A Leone non è mai interessato il presente, lui voleva il mito proiettato sullo schermo. I suoi personaggi sono dèi fatti uomini, e ancora prima bambini. E infatti, come scrisse all’epoca dell’uscita del film la famosa critica cinematografica Pauline Kael, “É come guardare l’infanzia degli dèi”.
“C’era una volta in America” è il tradimento del sogno americano degli immigrati: Max e Deborah sono la nuova America, che cerca il denaro, il successo, la fama, la libertà. Noodles invece ama la puzza della strada, e il suo sogno ruota solo intorno a Deborah: è per lei che prova a essere Gatsby ma quando viene respinto, quando si scontra con un sogno più forte, non può fare altre che tornare all’unica cosa che conosce, la violenza.
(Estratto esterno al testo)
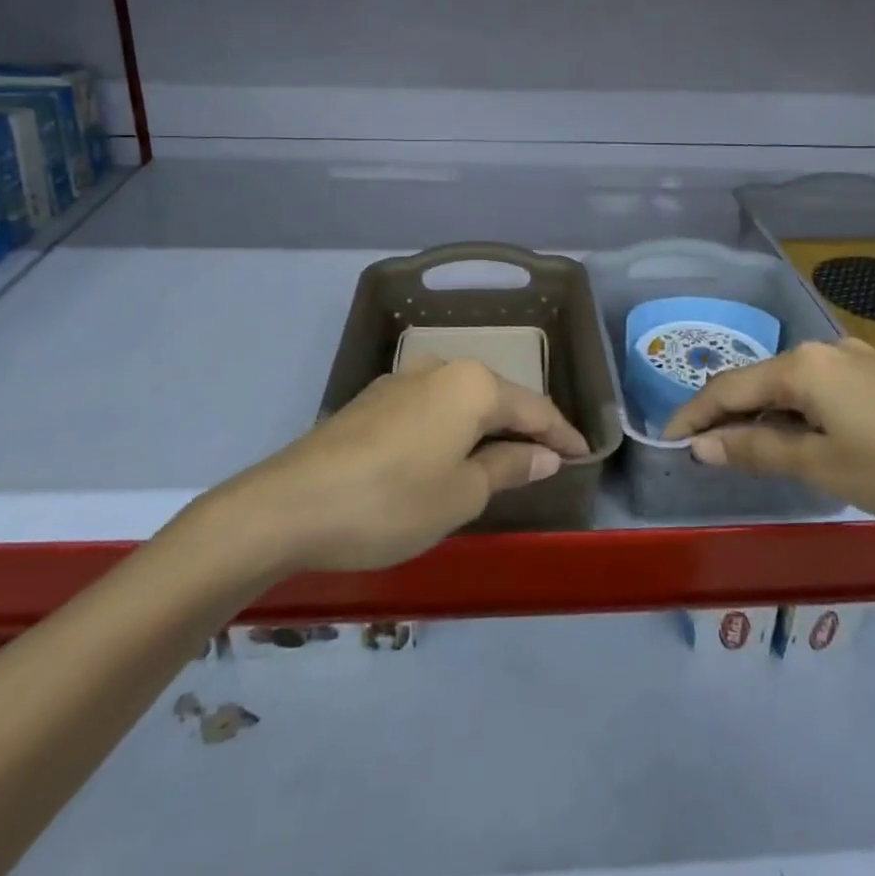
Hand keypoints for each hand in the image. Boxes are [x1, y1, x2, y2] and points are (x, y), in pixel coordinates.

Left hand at [224, 359, 588, 572]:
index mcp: (471, 386)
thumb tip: (545, 455)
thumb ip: (508, 468)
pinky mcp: (373, 400)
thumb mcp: (461, 495)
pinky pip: (431, 409)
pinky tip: (448, 454)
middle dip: (525, 427)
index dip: (562, 434)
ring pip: (462, 401)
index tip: (585, 455)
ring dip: (486, 428)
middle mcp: (440, 370)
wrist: (289, 505)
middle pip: (498, 398)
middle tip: (549, 459)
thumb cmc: (391, 502)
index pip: (534, 408)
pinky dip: (452, 430)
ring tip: (503, 458)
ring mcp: (402, 381)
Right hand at [663, 339, 874, 533]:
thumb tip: (702, 446)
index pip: (729, 388)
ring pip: (789, 387)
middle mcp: (824, 349)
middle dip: (726, 416)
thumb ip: (756, 451)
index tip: (666, 440)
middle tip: (702, 452)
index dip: (693, 415)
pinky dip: (796, 415)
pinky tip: (798, 441)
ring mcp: (856, 359)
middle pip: (758, 382)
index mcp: (803, 365)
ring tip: (745, 452)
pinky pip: (819, 391)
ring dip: (762, 418)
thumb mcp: (822, 466)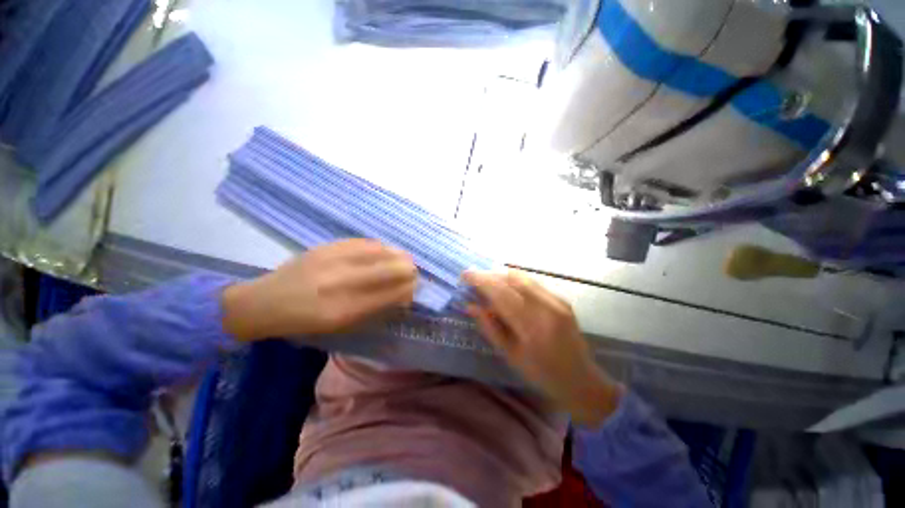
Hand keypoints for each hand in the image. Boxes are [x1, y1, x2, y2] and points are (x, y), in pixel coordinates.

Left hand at [222, 239, 416, 340]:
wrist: (265, 302)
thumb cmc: (305, 321)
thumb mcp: (340, 325)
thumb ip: (373, 309)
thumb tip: (400, 295)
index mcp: (345, 309)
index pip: (391, 294)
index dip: (408, 289)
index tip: (413, 289)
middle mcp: (342, 282)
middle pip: (390, 269)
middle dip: (409, 271)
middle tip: (412, 273)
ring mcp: (333, 260)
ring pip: (381, 251)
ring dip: (398, 255)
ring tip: (403, 259)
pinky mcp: (327, 246)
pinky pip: (365, 242)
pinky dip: (381, 247)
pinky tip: (385, 250)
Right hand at [463, 270, 621, 425]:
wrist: (580, 379)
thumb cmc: (540, 373)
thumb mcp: (509, 355)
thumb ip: (489, 327)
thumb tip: (471, 306)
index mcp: (530, 327)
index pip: (500, 294)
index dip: (481, 281)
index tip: (465, 275)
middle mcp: (545, 308)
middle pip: (512, 279)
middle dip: (490, 275)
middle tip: (474, 276)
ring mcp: (557, 301)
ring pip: (524, 277)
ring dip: (502, 275)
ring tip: (488, 279)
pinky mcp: (562, 299)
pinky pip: (534, 283)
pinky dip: (516, 280)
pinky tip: (507, 286)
Dopo quel gesto, e con il rimorso di aver lasciato morire i propri amici, Noodles si punisce con una vita da eremita, e dopo tanti anni, quando Max gli confessa di averlo ingannato, di aver preso i suoi soldi, la sua donna, e di avergli lasciato 35 anni di rimorso per averlo ucciso, finge di non riconoscerlo.

Jennifer Connelly giovanissima DeborahA Patsy e Cockeye è rimasta una bara, a Moe il bar dei genitori, a Carol un posto in un pensionato e dei ricordi confusi. E Noodles è rimasto a guardare, da lontano, come ha sempre fatto, fin da quando era bambino e spiava Deborah che ballava da un buco nelle assi del magazzino dei genitori.
Ma tornando alla violenza, se pistola alla tempia mi chiedessero qual è la mia scena preferita del mio film preferito, non direi quella scena che pure sta nel cuore di tutti: sceglierei quel momento di purissima tensione nel club, quando Noodles mescola il caffè nella tazzina per un intero minuto, mentre la macchina da presa fa il giro di tutti i volti nella stanza per chiudere su Max. Si sente solo il rumore del cucchiaino, si vedono gli sguardi interrogativi e imbarazzati, e in quel silenzio tintinnante si gioca un’intera partita di potere, la malavita libera e anarcoide di Noodles contro la criminalità di sistema di Max, fatta di simboli, da Carol la donna oggetto al trono su cui è seduto, appartenuto a un papa.
Del resto i “mezzieroi” di Leone sono da sempre ancorati a un codice d’onore antico e personale, anarchico, che li lascia da soli sul terreno. In tutti i suoi film, il progresso e il futuro sono una tentazione che porta al tradimento nei confronti di un passato mitico, quello del bambino davanti a un grande schermo pieno di eroi veri. É per quel bambino con gli occhi sgranati che Leone metteva in scena i suoi personaggi. É lo stesso bambino per cui lavora Spielberg, e tutti quelli che hanno la malattia del cinema nel sangue. Leone era un uomo nato nel cinema e morto cercando di fare un altro film, ancora uno, ancora più definitivo, ancora più testamentario e funereo, la Russia dopo l’America, Stalingrado dopo New York.
“C’era una volta in America” sarà in programma al Jolly2 di San Nicolò lunedì 28 ottobre in versione originale sottotitolata e martedì 29 ottobre doppiato in italiano.